Verónica llega al Centro de Bienestar. El lugar ya está cerrado y las luces apagadas, así que saca el celular y prende la linterna para poder ver a través del vidrio de la puerta. El vacío, la falta de gente, también vuelve a la ciudad silenciosa. Aunque no, no existe el espacio silente, piensa, son otros ruidos los que lo llenan. El de su estómago, por ejemplo. Del otro lado del vidrio, sobre una de las paredes, colgaron un afiche en donde se publicita la intervención. El hombre que había hablado sobre su hermana no aparece en ningún lado, pero sí está una de las mujeres: con los mismos dientes blancos y parejos que narró la muerte de su madre, sonríe ahora —estática— desde el afiche. A su izquierda, en un cartel aparte con los colores del gobierno, se lee: “Próximamente nueva Intervención Neurolingüística. Consulte en su Centro de Bienestar”. 

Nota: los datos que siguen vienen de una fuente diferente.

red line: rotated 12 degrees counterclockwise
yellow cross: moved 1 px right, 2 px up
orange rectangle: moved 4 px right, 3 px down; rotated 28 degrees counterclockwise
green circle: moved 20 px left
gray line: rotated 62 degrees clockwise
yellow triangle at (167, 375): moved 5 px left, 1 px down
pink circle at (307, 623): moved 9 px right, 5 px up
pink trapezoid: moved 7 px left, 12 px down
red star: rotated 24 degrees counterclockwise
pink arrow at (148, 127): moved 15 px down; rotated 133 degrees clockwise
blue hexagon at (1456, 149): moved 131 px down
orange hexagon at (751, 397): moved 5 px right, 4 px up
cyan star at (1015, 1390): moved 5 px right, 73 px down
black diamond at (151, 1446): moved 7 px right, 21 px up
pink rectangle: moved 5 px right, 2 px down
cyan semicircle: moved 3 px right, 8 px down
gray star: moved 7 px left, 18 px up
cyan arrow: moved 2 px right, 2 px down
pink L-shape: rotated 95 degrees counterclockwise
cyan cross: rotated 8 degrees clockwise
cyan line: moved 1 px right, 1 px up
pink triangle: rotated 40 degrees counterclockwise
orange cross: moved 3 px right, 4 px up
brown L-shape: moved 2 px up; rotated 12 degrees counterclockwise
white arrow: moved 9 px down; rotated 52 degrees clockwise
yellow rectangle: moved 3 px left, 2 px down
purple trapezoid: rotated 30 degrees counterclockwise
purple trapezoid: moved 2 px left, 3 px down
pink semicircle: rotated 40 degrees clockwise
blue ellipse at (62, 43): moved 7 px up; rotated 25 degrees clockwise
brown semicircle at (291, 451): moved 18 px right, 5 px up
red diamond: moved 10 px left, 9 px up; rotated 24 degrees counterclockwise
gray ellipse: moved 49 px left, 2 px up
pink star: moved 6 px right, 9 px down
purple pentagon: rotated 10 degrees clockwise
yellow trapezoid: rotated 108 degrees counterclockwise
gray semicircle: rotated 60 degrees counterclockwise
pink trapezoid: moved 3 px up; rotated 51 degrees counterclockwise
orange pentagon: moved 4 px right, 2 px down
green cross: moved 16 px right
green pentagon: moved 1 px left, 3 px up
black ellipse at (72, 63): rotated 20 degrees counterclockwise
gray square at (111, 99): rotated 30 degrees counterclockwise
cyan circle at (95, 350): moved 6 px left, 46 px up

Verónica da un paso adelante y estira una mano hasta apoyarla sobre el vidrio de la puerta. La superficie, fresca, le devuelve un escalofrío que le recorre todo el brazo, pero no retrocede. En cambio, acerca el cuerpo un poco más y vuelve a clavar la mirada en la imagen de la mujer. Se concentra principalmente en los ojos, alargados y azules: busca los signos de la alegría recuperada, piensa en cómo será su vida ahora bajo los efectos de la intervención. 

La ubica, rápidamente, en una casa con jardín, tomando café (1,45 T) a la sombra de un roble grueso y arrugado. Le inventa un noviazgo esporádico, una familia numerosa, un trabajo tranquilo —tal vez en un vivero— y, antes de darse cuenta de lo que está haciendo, se permite el mismo juego para ella. Se ubica en un futuro hipotético después de la intervención, le abre la puerta a una fantasía personal: se imagina un mundo en el que Julia ya no le duele. Durante unos instantes, Verónica se abandona de lleno a ese pequeño desmayo hacia la felicidad. Sueña con la posibilidad de eliminar a su hija de forma permanente, de borrarla de todos los lugares que compartieron y en los que la vio crecer. 

De un momento a otro, un montaje de imágenes se le forma en la cabeza. Marina a los diez años —su voz infantil clara, el pelo largo peinado en dos trenzas asimétricas— haciendo la vertical contra la pared de su cuarto. Marina a los dieciséis —los ojos inmensos y el pelo suelto— yendo a la plaza con sus amigas. Marina a los veinticinco —la piel pálida, un poco azul— entendiendo que hay cosas que, una vez que se rompen, no se pueden arreglar. Marina a los cincuenta y ocho —el cuerpo afilado y los movimientos lentos— visitándola una vez por semana, preguntándole cómo era su vida cuando ella era joven. La visión dura apenas unos segundos, pero Verónica tiene la sensación de que eso —desaparecer tan drásticamente del mundo para aparecer en otro lugar— es el principio de la locura, otra vez. Como cuando Julia se murió y el mundo dejó de tener bordes precisos. Pedro repetía las palabras “estrés postraumático”, pero ella no entendía qué quería decirle, exactamente.

Ahora, vuelve a enfocar la mirada en la mujer del afiche y despega la mano de la puerta: sus bordes, borrosos, aparecen marcados sobre el vidrio oscuro.